▶ [TASK ITEM] What is the number of lines in these records that hold the word "Люберцы"? Reply with that number alone.

▶ [MATERIAL FOR THIS EXERCISE]
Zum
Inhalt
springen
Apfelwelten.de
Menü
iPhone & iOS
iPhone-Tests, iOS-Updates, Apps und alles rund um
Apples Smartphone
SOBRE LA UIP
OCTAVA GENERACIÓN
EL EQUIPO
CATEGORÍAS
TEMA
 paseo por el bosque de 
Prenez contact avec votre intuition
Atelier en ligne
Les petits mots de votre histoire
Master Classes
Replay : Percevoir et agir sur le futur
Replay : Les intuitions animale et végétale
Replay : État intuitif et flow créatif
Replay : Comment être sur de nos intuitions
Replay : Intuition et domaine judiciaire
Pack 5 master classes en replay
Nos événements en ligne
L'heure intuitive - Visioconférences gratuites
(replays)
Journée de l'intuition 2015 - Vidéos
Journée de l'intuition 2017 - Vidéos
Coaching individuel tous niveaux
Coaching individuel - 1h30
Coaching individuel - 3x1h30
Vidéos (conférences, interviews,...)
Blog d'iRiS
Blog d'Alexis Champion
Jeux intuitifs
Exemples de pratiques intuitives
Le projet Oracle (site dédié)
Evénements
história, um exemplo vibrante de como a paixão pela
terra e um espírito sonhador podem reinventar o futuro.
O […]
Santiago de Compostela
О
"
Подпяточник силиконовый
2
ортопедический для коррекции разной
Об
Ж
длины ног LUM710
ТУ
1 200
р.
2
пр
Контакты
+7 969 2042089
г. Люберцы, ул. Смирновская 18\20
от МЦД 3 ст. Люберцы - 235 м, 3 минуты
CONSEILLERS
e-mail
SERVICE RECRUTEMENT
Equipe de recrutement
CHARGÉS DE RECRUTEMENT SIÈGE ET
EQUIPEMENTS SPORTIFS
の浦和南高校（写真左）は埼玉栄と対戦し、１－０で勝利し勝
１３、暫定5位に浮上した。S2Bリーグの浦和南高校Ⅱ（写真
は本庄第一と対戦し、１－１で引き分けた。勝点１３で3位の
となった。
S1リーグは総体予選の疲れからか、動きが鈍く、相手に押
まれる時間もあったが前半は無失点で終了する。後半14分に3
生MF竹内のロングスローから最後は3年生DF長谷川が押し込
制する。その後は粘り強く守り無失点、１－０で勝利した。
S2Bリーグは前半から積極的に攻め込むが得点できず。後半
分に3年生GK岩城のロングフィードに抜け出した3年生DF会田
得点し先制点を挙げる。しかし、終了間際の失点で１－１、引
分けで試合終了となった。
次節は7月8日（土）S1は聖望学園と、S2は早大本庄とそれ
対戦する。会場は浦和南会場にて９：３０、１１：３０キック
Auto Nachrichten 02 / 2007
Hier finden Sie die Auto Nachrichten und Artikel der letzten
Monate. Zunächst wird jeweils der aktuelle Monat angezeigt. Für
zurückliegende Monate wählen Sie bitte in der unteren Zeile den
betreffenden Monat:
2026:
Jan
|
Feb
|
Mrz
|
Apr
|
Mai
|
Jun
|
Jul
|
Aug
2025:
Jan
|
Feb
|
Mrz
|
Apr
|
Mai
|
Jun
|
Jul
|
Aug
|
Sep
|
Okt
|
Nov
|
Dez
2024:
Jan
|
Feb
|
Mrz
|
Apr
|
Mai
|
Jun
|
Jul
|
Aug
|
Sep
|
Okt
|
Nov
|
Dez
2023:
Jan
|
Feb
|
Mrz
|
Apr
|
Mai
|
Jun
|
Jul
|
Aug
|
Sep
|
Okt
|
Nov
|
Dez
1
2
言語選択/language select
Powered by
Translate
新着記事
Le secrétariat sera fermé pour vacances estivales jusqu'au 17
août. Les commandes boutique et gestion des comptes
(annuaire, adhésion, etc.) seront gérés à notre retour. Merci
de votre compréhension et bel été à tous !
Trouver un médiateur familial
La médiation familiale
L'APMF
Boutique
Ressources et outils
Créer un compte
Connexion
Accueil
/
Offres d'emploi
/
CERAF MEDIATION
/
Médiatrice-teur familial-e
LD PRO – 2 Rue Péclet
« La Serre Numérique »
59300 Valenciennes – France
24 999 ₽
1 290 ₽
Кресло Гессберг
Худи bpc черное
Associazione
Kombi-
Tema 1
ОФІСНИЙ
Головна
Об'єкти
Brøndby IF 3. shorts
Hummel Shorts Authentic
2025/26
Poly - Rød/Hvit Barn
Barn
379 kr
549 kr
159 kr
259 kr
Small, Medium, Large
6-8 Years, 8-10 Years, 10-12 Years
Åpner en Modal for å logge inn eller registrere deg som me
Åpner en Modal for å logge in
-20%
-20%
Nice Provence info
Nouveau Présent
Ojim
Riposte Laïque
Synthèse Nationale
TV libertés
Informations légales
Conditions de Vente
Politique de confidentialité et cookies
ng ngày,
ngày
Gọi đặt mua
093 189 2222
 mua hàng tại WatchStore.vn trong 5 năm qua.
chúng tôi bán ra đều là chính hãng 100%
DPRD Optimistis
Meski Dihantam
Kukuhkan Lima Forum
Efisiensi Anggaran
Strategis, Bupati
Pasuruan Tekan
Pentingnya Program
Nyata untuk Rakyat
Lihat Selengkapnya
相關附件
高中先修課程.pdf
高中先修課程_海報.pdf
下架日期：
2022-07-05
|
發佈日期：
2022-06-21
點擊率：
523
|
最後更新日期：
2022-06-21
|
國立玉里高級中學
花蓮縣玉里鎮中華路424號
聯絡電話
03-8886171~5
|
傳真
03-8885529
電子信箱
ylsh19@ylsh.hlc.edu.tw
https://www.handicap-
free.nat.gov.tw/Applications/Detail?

▶ [ANSWER BELOW] 2